## Information
- - - -
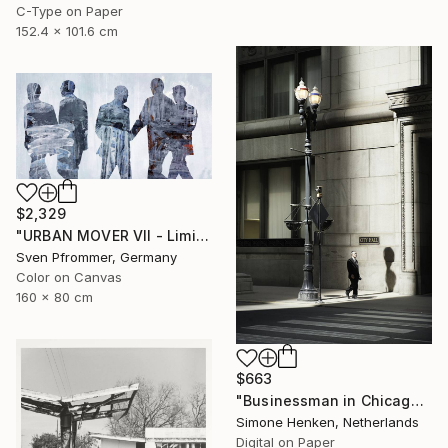
C-Type on Paper
152.4 x 101.6 cm
$2,329
"URBAN MOVER VII - Limited Edition of 10" Photograph
Sven Pfrommer, Germany
Color on Canvas
160 x 80 cm
$663
"Businessman in Chicago - Limited Edition 3 of 25" Photograph
Simone Henken, Netherlands
Digital on Paper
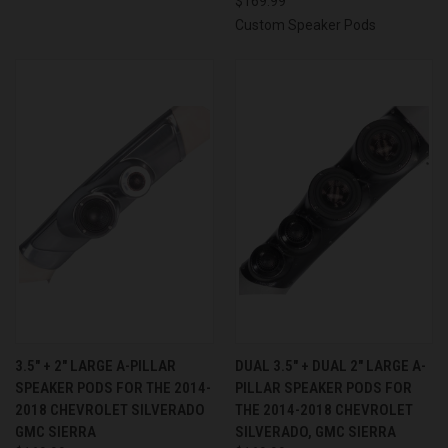
$169.99
Custom Speaker Pods
3.5″ + 2″ LARGE A-PILLAR
DUAL 3.5″ + DUAL 2″ LARGE A-
SPEAKER PODS FOR THE 2014-
PILLAR SPEAKER PODS FOR
2018 CHEVROLET SILVERADO
THE 2014-2018 CHEVROLET
GMC SIERRA
SILVERADO, GMC SIERRA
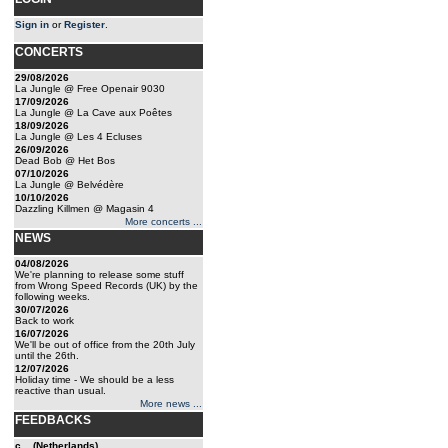
Sign in
or
Register
.
CONCERTS
29/08/2026
La Jungle @ Free Openair 9030
17/09/2026
La Jungle @ La Cave aux Poêtes
18/09/2026
La Jungle @ Les 4 Ecluses
26/09/2026
Dead Bob @ Het Bos
07/10/2026
La Jungle @ Belvédère
10/10/2026
Dazzling Killmen @ Magasin 4
More concerts ...
NEWS
04/08/2026
We're planning to release some stuff
from Wrong Speed Records (UK) by the
following weeks.
30/07/2026
Back to work
16/07/2026
We'll be out of office from the 20th July
until the 26th.
12/07/2026
Holiday time - We should be a less
reactive than usual.
More news ...
FEEDBACKS
c... (Netherlands)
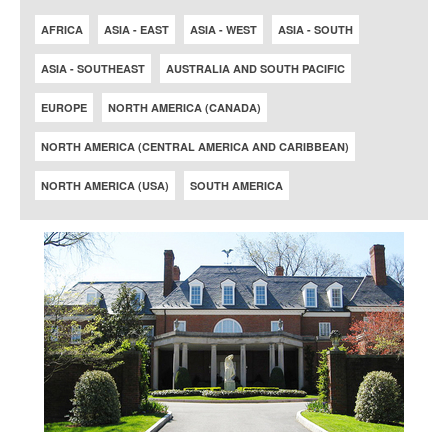
AFRICA
ASIA - EAST
ASIA - WEST
ASIA - SOUTH
ASIA - SOUTHEAST
AUSTRALIA AND SOUTH PACIFIC
EUROPE
NORTH AMERICA (CANADA)
NORTH AMERICA (CENTRAL AMERICA AND CARIBBEAN)
NORTH AMERICA (USA)
SOUTH AMERICA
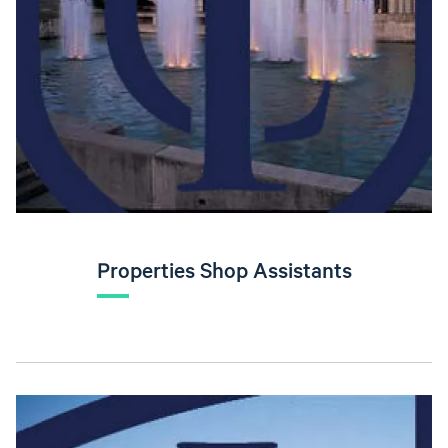
Properties Shop Assistants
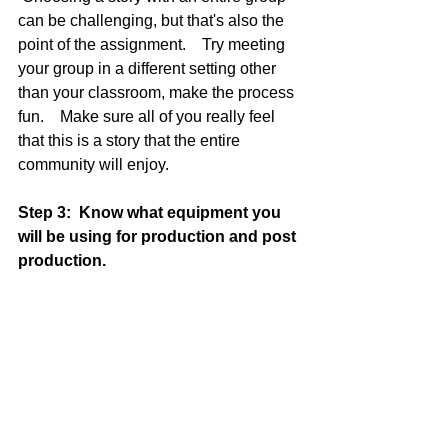
can be challenging, but that's also the 
point of the assignment.    Try meeting 
your group in a different setting other 
than your classroom, make the process 
fun.    Make sure all of you really feel 
that this is a story that the entire 
community will enjoy.    
Step 3:  Know what equipment you 
will be using for production and post 
production. 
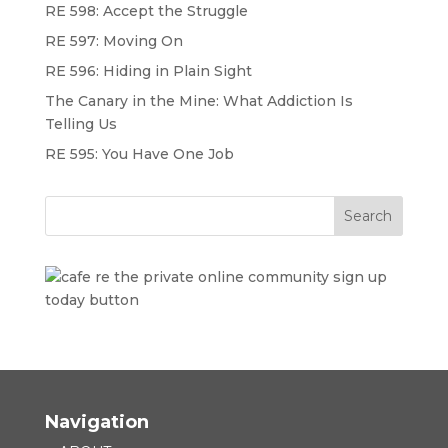
RE 598: Accept the Struggle
RE 597: Moving On
RE 596: Hiding in Plain Sight
The Canary in the Mine: What Addiction Is
Telling Us
RE 595: You Have One Job
Navigation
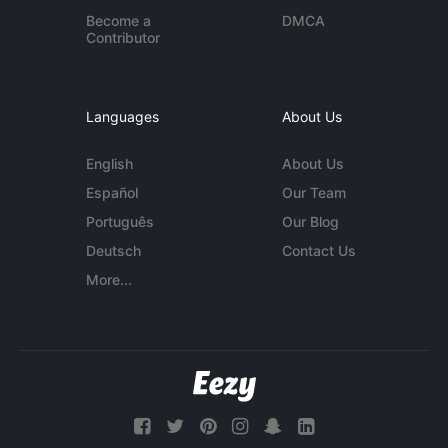
Become a
DMCA
Contributor
Languages
About Us
English
About Us
Español
Our Team
Português
Our Blog
Deutsch
Contact Us
More...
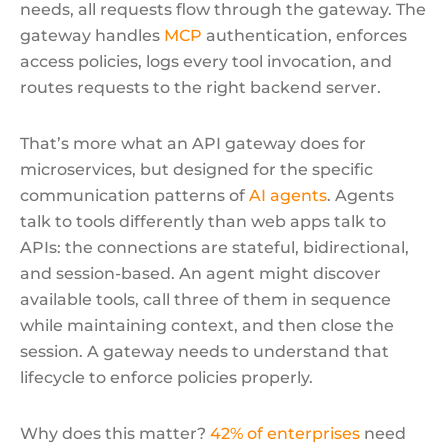
needs, all requests flow through the gateway. The
gateway handles
MCP
authentication, enforces
access policies, logs every tool invocation, and
routes requests to the right backend server.
That’s more what an API gateway does for
microservices, but designed for the specific
communication patterns of
AI agents
. Agents
talk to tools differently than web apps talk to
APIs: the connections are stateful, bidirectional,
and session-based. An agent might discover
available tools, call three of them in sequence
while maintaining context, and then close the
session. A gateway needs to understand that
lifecycle to enforce policies properly.
Why does this matter?
42% of enterprises
need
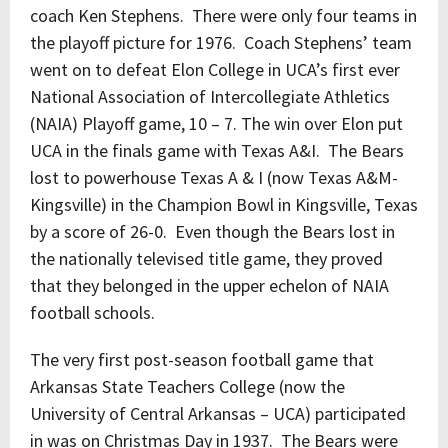
coach Ken Stephens. There were only four teams in
the playoff picture for 1976. Coach Stephens’ team
went on to defeat Elon College in UCA’s first ever
National Association of Intercollegiate Athletics
(NAIA) Playoff game, 10 – 7. The win over Elon put
UCA in the finals game with Texas A&I. The Bears
lost to powerhouse Texas A & I (now Texas A&M-
Kingsville) in the Champion Bowl in Kingsville, Texas
by a score of 26-0. Even though the Bears lost in
the nationally televised title game, they proved
that they belonged in the upper echelon of NAIA
football schools.
The very first post-season football game that
Arkansas State Teachers College (now the
University of Central Arkansas – UCA) participated
in was on Christmas Day in 1937. The Bears were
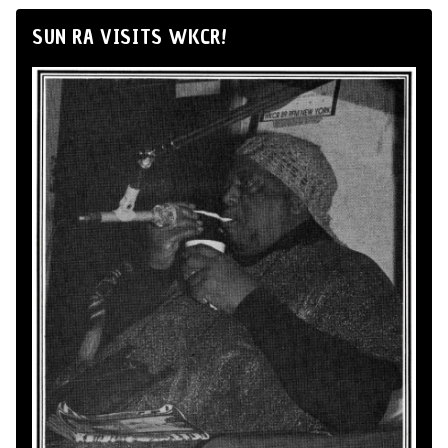
SUN RA VISITS WKCR!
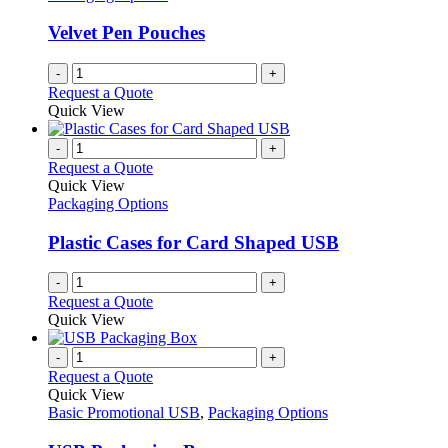
Velvet Pen Pouches
-
+
Request a Quote
Quick View
-
+
Request a Quote
Quick View
Packaging Options
Plastic Cases for Card Shaped USB
-
+
Request a Quote
Quick View
-
+
Request a Quote
Quick View
Basic Promotional USB
,
Packaging Options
- - - -
## What the task requires
Using the listing above, reproduce word for word every line from the one containing "following weeks." through the one containing "can be challenging, but that's also the". Pictures must be left out.

## Exercise solution
following weeks.
30/07/2026
Back to work
16/07/2026
We'll be out of office from the 20th July
until the 26th.
12/07/2026
Holiday time - We should be a less
reactive than usual.
More news ...
FEEDBACKS
c... (Netherlands)
AFRICA
ASIA - EAST
ASIA - WEST
ASIA - SOUTH
ASIA - SOUTHEAST
AUSTRALIA AND SOUTH PACIFIC
EUROPE
NORTH AMERICA (CANADA)
NORTH AMERICA (CENTRAL AMERICA AND CARIBBEAN)
NORTH AMERICA (USA)
SOUTH AMERICA
Properties Shop Assistants
can be challenging, but that's also the 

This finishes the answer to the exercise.